À la tête d'une des grandes régions pénitentiaires françaises, ce haut fonctionnaire du ministère de la Justice pilote des dizaines de prisons et de services de probation : budget, personnels, sécurité, réinsertion. C'est le sommet d'une carrière qui commence par le concours de directeur des services pénitentiaires et deux ans de formation rémunérée à l'ENAP. Un métier de décision, de terrain et de sang-froid, où l'on gère des crises autant que des projets.
Le directeur sportif est le cerveau sportif d'un club : c'est lui qui décide de la stratégie, recrute les joueurs et les entraîneurs, et compose les équipes pour aller chercher des résultats. Entre négociations de transferts, réunions avec le staff technique et représentation du club face aux fédérations, aux médias et aux partenaires, il vit le sport de l'intérieur — sans jouer sur le terrain. Un métier de passion et de pression, où chaque choix se juge le week-end suivant.

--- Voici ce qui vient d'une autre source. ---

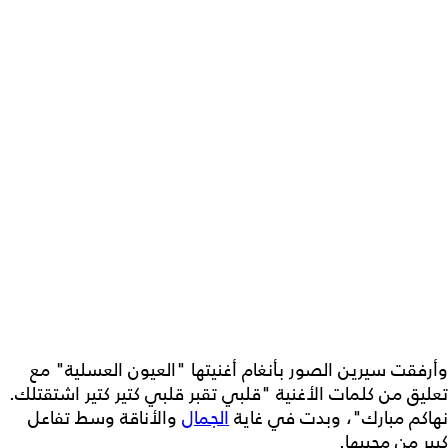
وأرفقت سيرين الصور بأنغام أغنيتها "العيون العسلية" مع
تعليق من كلمات الأغنية "قلبي تقبر قلبي كتير كتير اشتقتلك.
نهاكم مبارك"، وبدت في غاية
الجمال
والأناقة وسط تفاعل
كبير من محبيها.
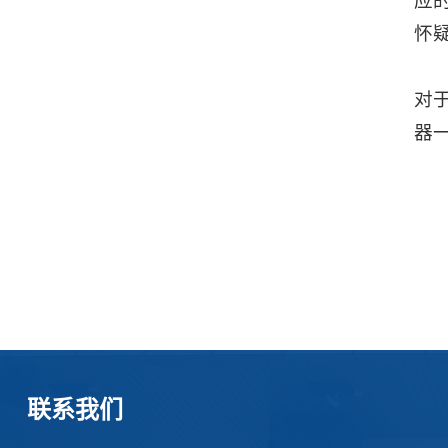
应
怀
近
对
器
联系我们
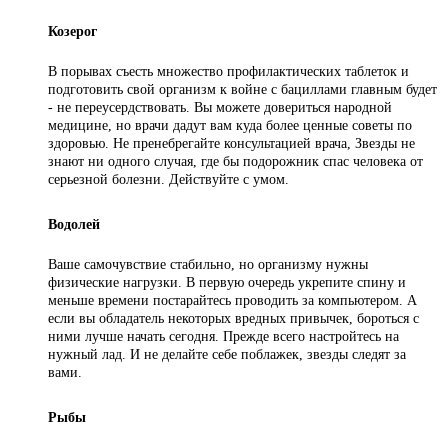
Козерог
В порывах съесть множество профилактических таблеток и
подготовить свой организм к войне с бациллами главным будет
- не переусердствовать. Вы можете довериться народной
медицине, но врачи дадут вам куда более ценные советы по
здоровью. Не пренебрегайте консультацией врача, Звезды не
знают ни одного случая, где бы подорожник спас человека от
серьезной болезни. Действуйте с умом.
Водолей
Ваше самочувствие стабильно, но организму нужны
физические нагрузки. В первую очередь укрепите спину и
меньше времени постарайтесь проводить за компьютером. А
если вы обладатель некоторых вредных привычек, бороться с
ними лучше начать сегодня. Прежде всего настройтесь на
нужный лад. И не делайте себе поблажек, звезды следят за
вами.
Рыбы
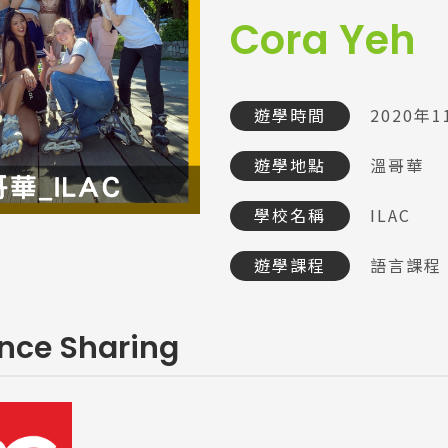
Cora Yeh
遊學時間
2020年1
遊學地點
溫哥華
學校名稱
ILAC
遊學課程
語言課程
ence Sharing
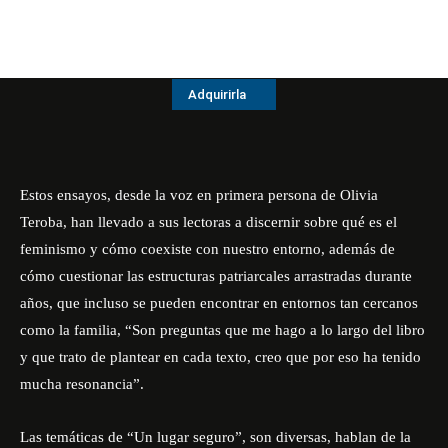
Adquirirla
Estos ensayos, desde la voz en primera persona de Olivia
Teroba, han llevado a sus lectoras a discernir sobre qué es el
feminismo y cómo coexiste con nuestro entorno, además de
cómo cuestionar las estructuras patriarcales arrastradas durante
años, que incluso se pueden encontrar en entornos tan cercanos
como la familia, “Son preguntas que me hago a lo largo del libro
y que trato de plantear en cada texto, creo que por eso ha tenido
mucha resonancia”.
Las temáticas de “Un lugar seguro”, son diversas, hablan de la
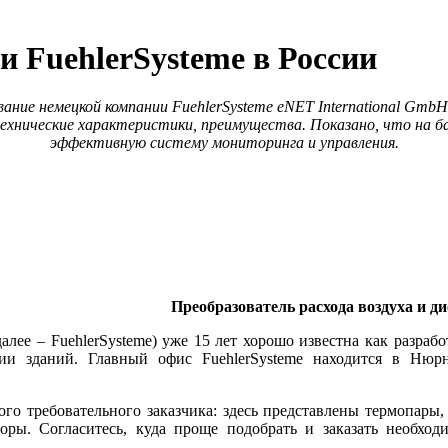
 FuehlerSysteme в России
ние немецкой компании FuehlerSysteme eNET International Gmb
ехнические характеристики, преимущества. Показано, что на
эффективную систему мониторинга и управления.
Преобразователь расхода воздуха и 
далее – FuehlerSysteme) уже 15 лет хорошо известна как разра
и зданий. Главный офис FuehlerSysteme находится в Нюрнб
о требовательного заказчика: здесь представлены термопары, д
оры. Согласитесь, куда проще подобрать и заказать необход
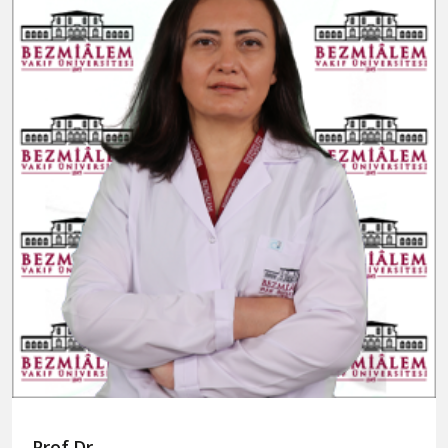
Prof.Dr.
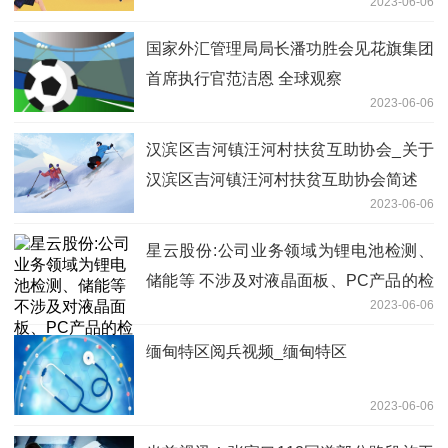
2023-06-06
国家外汇管理局局长潘功胜会见花旗集团
首席执行官范洁恩 全球观察
2023-06-06
汉滨区吉河镇汪河村扶贫互助协会_关于
汉滨区吉河镇汪河村扶贫互助协会简述
2023-06-06
星云股份:公司业务领域为锂电池检测、
储能等 不涉及对液晶面板、PC产品的检
2023-06-06
测
缅甸特区阅兵视频_缅甸特区
2023-06-06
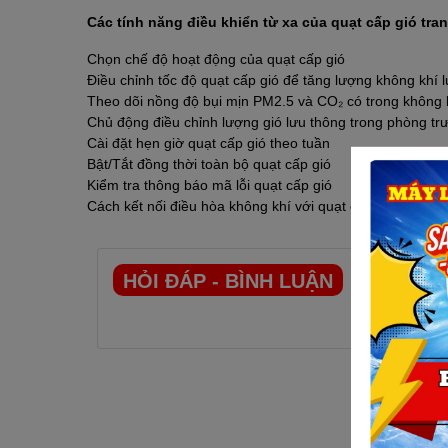
Các tính năng điều khiển từ xa của quạt cấp gió tra
Chọn chế độ hoạt động của quạt cấp gió
Điều chỉnh tốc độ quạt cấp gió để tăng lượng không khí 
Theo dõi nồng độ bụi mịn PM2.5 và CO₂ có trong không 
Chủ động điều chỉnh lượng gió lưu thông trong phòng trư
Cài đặt hẹn giờ quạt cấp gió theo tuần
Bật/Tắt đồng thời toàn bộ quạt cấp gió
Kiểm tra thông báo mã lỗi quạt cấp gió
Cách kết nối điều hòa không khí với quạt cấp gió
HỎI ĐÁP - BÌNH LUẬN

Le dirigeant d'entreprise est la personne qui tient la barre : il fixe le cap, décide où l'entreprise investit, qui elle recrute et quels produits elle lance. Il rend des comptes aux actionnaires et au conseil d'administration, représente l'entreprise auprès des banques, des clients et des médias, et porte la responsabilité des résultats. C'est un poste que l'on n'obtient pas à la sortie de l'école : il se construit sur dix à quinze ans de responsabilités croissantes.
Le disquaire vit de sa passion pour la musique : il vend des vinyles, des CD et parfois du merchandising, et surtout il conseille. Sa vraie valeur ajoutée, c'est sa culture musicale — savoir quel album glisser entre les mains d'un client qui cherche « quelque chose comme ça, mais en mieux ». Entre gestion de la boutique, chasse aux pépites d'occasion et organisation de showcases, c'est un métier de commerce vécu comme un métier culturel.
Le distributeur de prospectus et imprimés dépose catalogues, journaux gratuits, magazines et publicités dans les boîtes aux lettres d'un secteur qui lui est confié. C'est un métier de terrain, très autonome : on prépare sa tournée, on marche beaucoup, et on organise son temps comme on veut tant que les délais sont tenus. Accessible sans diplôme et souvent à temps partiel, c'est un des jobs les plus faciles à décrocher quand on est jeune — mais un secteur qui se réduit fortement avec la fin du papier publicitaire.
Le DJ fait danser une salle en choisissant, enchaînant et transformant des morceaux en direct. Derrière ses platines, il lit l'énergie du public et adapte son set en temps réel, parfois avec ses propres productions. C'est un métier de passion et de scène, mais aussi de nuit, de matériel à transporter et de réseau à construire.
Le documentaliste est le spécialiste qui sait où trouver la bonne information, la vérifier et la rendre utilisable par tout le monde. Il collecte, trie, classe et diffuse des documents (articles, rapports, vidéos, bases de données) dans une entreprise, un labo, un média, une administration ou un centre de doc. À l'heure des fake news et de l'IA, c'est le métier de celles et ceux qui transforment le chaos informationnel en réponses fiables.
Le ou la documentariste raconte le réel : une famille, un quartier, une forêt qui disparaît, un fait de société. Il ou elle choisit un sujet, enquête pendant des mois, filme sur le terrain, puis construit un récit au montage. C'est un métier d'auteur : on porte son film de la première idée jusqu'aux festivals, en cherchant soi-même ses financements.